Just joined to say hello.

I have a Gaggia Classic that I have started modifying - steam wand, pressure etc. Next on the list is the PID thermostat mod!


----------



## GCGlasgow (Jul 27, 2014)

Welcome J-B, Classic is a good machine to get you up and running and also to modify, a member on her Mr Shades sells PID kits which make a considerable difference.


----------



## timmyjj21 (May 10, 2015)

Welcome! This forum helped me add a PID and shot timer to my Classic, then on to an IMS screen and brass dispersion plate.

I just installed a preheater box onto the flat of the surface of the boiler, and am working on volumetric dosing too!

There is plenty of fun to be had with a Classic.


----------



## J-B (Dec 18, 2015)

GCGlasgow said:


> Welcome J-B, Classic is a good machine to get you up and running and also to modify, a member on her Mr Shades sells PID kits which make a considerable difference.

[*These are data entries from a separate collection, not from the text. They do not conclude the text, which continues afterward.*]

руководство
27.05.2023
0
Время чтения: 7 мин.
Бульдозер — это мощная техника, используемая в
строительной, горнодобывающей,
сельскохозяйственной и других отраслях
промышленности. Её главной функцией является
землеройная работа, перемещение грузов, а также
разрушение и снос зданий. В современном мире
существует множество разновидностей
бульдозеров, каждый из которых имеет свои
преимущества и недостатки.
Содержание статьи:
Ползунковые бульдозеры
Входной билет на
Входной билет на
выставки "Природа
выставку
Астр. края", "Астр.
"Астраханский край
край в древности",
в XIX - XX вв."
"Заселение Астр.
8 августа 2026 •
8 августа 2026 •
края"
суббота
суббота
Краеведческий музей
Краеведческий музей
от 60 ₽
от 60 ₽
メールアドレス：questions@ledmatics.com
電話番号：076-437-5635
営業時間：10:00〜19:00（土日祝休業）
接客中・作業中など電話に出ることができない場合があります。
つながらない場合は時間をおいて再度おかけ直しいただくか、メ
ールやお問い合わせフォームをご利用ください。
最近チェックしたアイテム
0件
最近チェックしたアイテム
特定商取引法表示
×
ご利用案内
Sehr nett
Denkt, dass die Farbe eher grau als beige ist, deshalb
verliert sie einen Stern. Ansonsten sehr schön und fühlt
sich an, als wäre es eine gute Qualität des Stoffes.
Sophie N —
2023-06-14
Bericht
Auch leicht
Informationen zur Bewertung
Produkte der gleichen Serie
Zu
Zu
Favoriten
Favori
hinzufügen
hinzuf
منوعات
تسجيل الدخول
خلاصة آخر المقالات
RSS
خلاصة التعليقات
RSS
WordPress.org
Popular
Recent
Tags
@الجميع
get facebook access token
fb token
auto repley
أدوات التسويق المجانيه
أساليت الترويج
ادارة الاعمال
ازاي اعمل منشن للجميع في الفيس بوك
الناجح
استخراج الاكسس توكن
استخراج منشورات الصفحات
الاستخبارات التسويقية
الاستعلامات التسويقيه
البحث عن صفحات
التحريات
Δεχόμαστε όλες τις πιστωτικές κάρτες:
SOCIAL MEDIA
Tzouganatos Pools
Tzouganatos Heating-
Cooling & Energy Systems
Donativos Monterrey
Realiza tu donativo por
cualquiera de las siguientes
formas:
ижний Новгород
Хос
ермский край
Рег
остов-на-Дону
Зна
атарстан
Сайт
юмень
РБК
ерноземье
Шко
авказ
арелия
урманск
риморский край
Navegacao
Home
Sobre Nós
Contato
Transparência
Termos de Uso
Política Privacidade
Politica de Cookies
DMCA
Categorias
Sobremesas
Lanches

Thanks, had seen them already, but will possibly just buy the case and put my own kit together.


----------



## J-B (Dec 18, 2015)

timmyjj21 said:


> Welcome! This forum helped me add a PID and shot timer to my Classic, then on to an IMS screen and brass dispersion plate.
> 
> I just installed a preheater box onto the flat of the surface of the boiler, and am working on volumetric dosing too!
> 
> There is plenty of fun to be had with a Classic.


I was planning on similar in due course!


----------